Nonetheless, at the time I was convinced by both Nelson Mandela and FW de Klerk – with very many discussions with Cyril Ramaphosa, Roelf Meyer, Bantu Holomisa, Gerrit Viljoen, Chris Hani and Leon Wessels, among many others – that the only way to make social progress through politics was by compromise, by understanding the hopes and fears of your “opponent”, by trading in “demands” and making the necessary trade-offs.
I am not name-dropping. These people were central to the process that brought us our Constitution. And, anyway, I still believe in these principles.
Parenthetically, on the issue of “demands”, a quick Google search throws up 46?900 references (in less than a second) to the search string “Zuma” + “We Demand”; 453?000 were thrown up by the search “Economic Freedom Fighters” + “We Demand”; “#FeesMustFall” + “We Demand” yielded 3?340 references; “Democratic Alliance” + “We Demand” threw up 153?000 references; and “African National Congress” + “We Demand” suggested 34?300. In fairness, some of these were duplications.
The string search “African National Congress” + “No Compromise” threw up 86?000 hits.
The point I am trying to make is that almost every sector of South Africa has “demands” that are very narrow and self-centred. Each one of us thinks we are correct, and that our demands have to be met.
Although these results are not central to this discussion, they suggest South Africans are not given to compromise, at least not since the days when Klaaste and I had our early discussions on the concept of ubuntu.
Conceptual thinking is necessarily situated in particular social and historical contexts. They provide us with new explanations for existing states of affairs, and drive us to new concepts or faiths. The concept of ubuntu was then born, at least in the case of Klaaste, amid doubt and concern; doubt about where we were, where we wanted to be, with constant looking over our shoulders.
Ubuntu has increasingly become a trite reference, a chauvinistic and racist weapon of exclusion, exceptionalism, expediency and, in the case of South African foreign policy, a politically vacuous concept quite disconnected from the most tolerable realities in international bargaining and negotiations.
In the first instance, with respect to the triteness of the concept, ubuntu is thrown around as a commercial or technological thing, such as the Ubuntu open-source software platform.
In the second, probably the most insidious and offensive application, we assume that only “Africans” – and only those people we define as Africans – are capable of kindness and decency. This explanation of ubuntu suggests that there was a time, “before the white man came”, when Africans lived in peace and harmony across the continent.

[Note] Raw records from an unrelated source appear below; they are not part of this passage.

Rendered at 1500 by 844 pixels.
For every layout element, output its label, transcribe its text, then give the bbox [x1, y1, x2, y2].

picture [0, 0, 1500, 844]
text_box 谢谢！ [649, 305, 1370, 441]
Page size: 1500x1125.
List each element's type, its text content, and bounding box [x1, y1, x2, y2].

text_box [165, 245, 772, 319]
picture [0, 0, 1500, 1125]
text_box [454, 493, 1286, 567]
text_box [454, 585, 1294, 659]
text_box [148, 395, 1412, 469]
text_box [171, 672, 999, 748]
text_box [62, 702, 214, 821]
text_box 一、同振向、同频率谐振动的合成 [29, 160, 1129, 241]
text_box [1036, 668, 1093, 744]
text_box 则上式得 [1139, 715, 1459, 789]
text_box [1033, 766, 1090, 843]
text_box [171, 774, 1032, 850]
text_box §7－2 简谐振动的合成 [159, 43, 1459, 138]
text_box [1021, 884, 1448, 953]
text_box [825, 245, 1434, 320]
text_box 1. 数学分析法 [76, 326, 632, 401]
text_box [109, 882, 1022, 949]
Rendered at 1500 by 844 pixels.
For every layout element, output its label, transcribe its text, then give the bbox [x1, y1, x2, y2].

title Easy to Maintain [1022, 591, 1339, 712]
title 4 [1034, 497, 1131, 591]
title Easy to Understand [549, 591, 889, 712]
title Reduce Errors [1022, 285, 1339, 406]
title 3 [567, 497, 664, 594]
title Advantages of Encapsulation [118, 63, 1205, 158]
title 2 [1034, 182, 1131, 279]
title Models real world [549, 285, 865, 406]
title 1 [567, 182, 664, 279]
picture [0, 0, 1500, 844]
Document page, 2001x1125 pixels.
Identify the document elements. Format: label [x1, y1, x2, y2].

The same primordialism influences most indigenous societies – from the Aleuts to the Zoroastrians – and they would insist that, in their original state, a state of racial, ethnic or spiritual purity, whatever that may mean, they were noble and eternally innocent. Among aboriginal people in Australia there is a belief that “God placed them” on the continent, and that they did not reach it by crossing land bridges.
This chauvinism and notions of eternal kindness, decency and innocence) have become the touchstone of South Africa’s foreign policy – along with the practice of dismissing everything considered “European” or “white”. It is hard to imagine a South African diplomat entering a bargaining chamber with the United States, Russia, China, Israel and Singapore in the World Trade Organisation and asking for special consideration on the basis of ubuntu.
Until we get over our obsessions, and the pathetic tropes about race, and unless we embrace the fact that, as Chinua Achebe said about Nigerians, we just don’t have “the habit of ruling ourselves”, and that we may need to leverage some of the gains that have been made in politics, political economy in governance, regardless of the fact that these gains may have been made by Asians, Europeans or the Matsés of South America, we will continue to drift as a country.